To cause malformations, typically to the central nervous system, the threshold is ≥100-200 mGy. These levels are very rarely reached with CT or conventional x-ray scans but can be reached with fluoroscopically guided interventional procedures of the pelvis or radiotherapy.
In females of child-bearing age there must be an attempt to determine whether the patient is, or could be, pregnant before exposure to radiation. One missed menstruation in a regularly menstruating woman should be considered positive for pregnancy until proven otherwise.
The natural childhood risk of cancer is approximately 1 in 500. From the table below you can see that the risk of childhood cancer is very low for most studies. At the highest doses, however, the childhood cancer risk can be double the natural risk.

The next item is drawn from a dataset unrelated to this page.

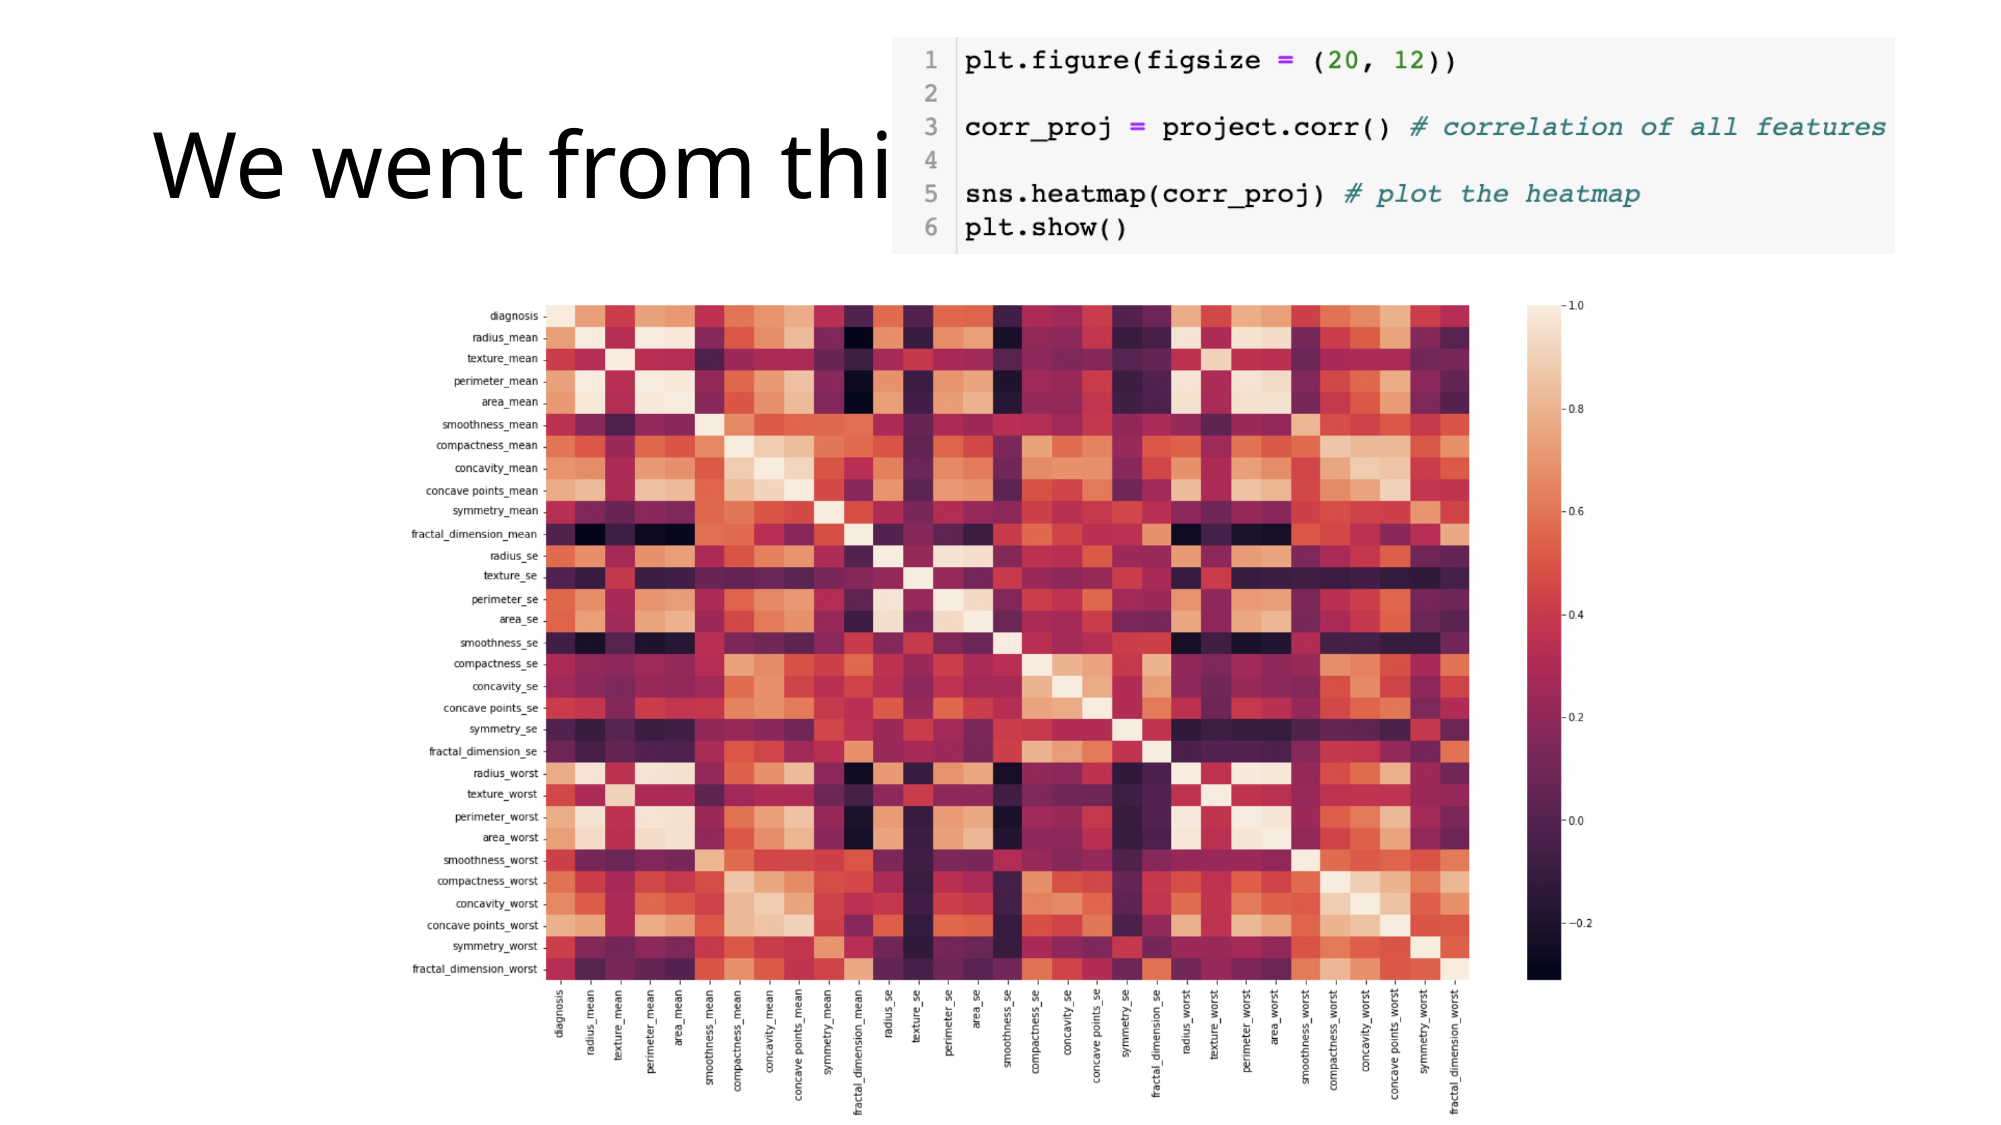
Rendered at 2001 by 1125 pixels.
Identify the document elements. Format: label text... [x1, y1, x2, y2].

picture [388, 291, 1612, 1125]
title We went from this [137, 59, 1863, 278]
picture [892, 37, 1895, 254]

Examination | Typical fetal dose (mGy) | Risk of childhood cancer per examination |
X-ray skull; teeth; chest; thoracic spine; breast CT head +/- neck 51Cr GFR measurement 81mKr lung ventilation scan | 0.001 – 0.1 | <1 in 1,000,000 |
CTPA 99mTc lung ventilation scan | 0.01 – 0.1 | 1 in 1,000,000 to 1 in 100,000 |
X-ray abdomen; pelvis; hip Barium enema CT pelvis, chest and liver 99mTc lung perfusion scan; thyroid scan; DTPA; MAG3; DMSA; white cell scan | 0.1 – 1.0 | 1 in 100,000 to 1 in 10,000 |
X-ray lumbar spine Intravenous urography Barium enema CT lumbar spine; abdomen 99mTc bone scan; cardiac blood pool scan; myocardial scan; cerebral blood flow scan 18F PET tumour scan | 1.0 – 10 | 1 in 10,000 to 1 in 1,000 |
CT pelvis; pelvis and abdomen; pelvis, abdomen and chest 99mTc myocardial scan 18F PET/CT whole body scan | 10 – 50 | 1 in 1,000 to 1 in 200 |
Breastfeeding
Some radionuclides are excreted in breast milk. It is recommended to suspend breastfeeding in the following situations:
- Completely after 131I therapy
- For 3 weeks after 131I, 125I, 67Ga, 22Na and 201Tl
- For 12 hours after 131I hippurate and all 99mTc compounds except the below
- For 4 hours after 99mTc red cells, DTPA and phosphonates
References
ICRP, 2000. Pregnancy and Medical Radiation. ICRP Publication 84. Ann. ICRP 30 (1)
Wall, B. F., Meara, J. R., Muirhead, C. R., Bury, R. F., & Murray, M. (2009). Protection of pregnant patients during diagnostic medical exposures to ionising radiation. London: Royal College of Radiologists.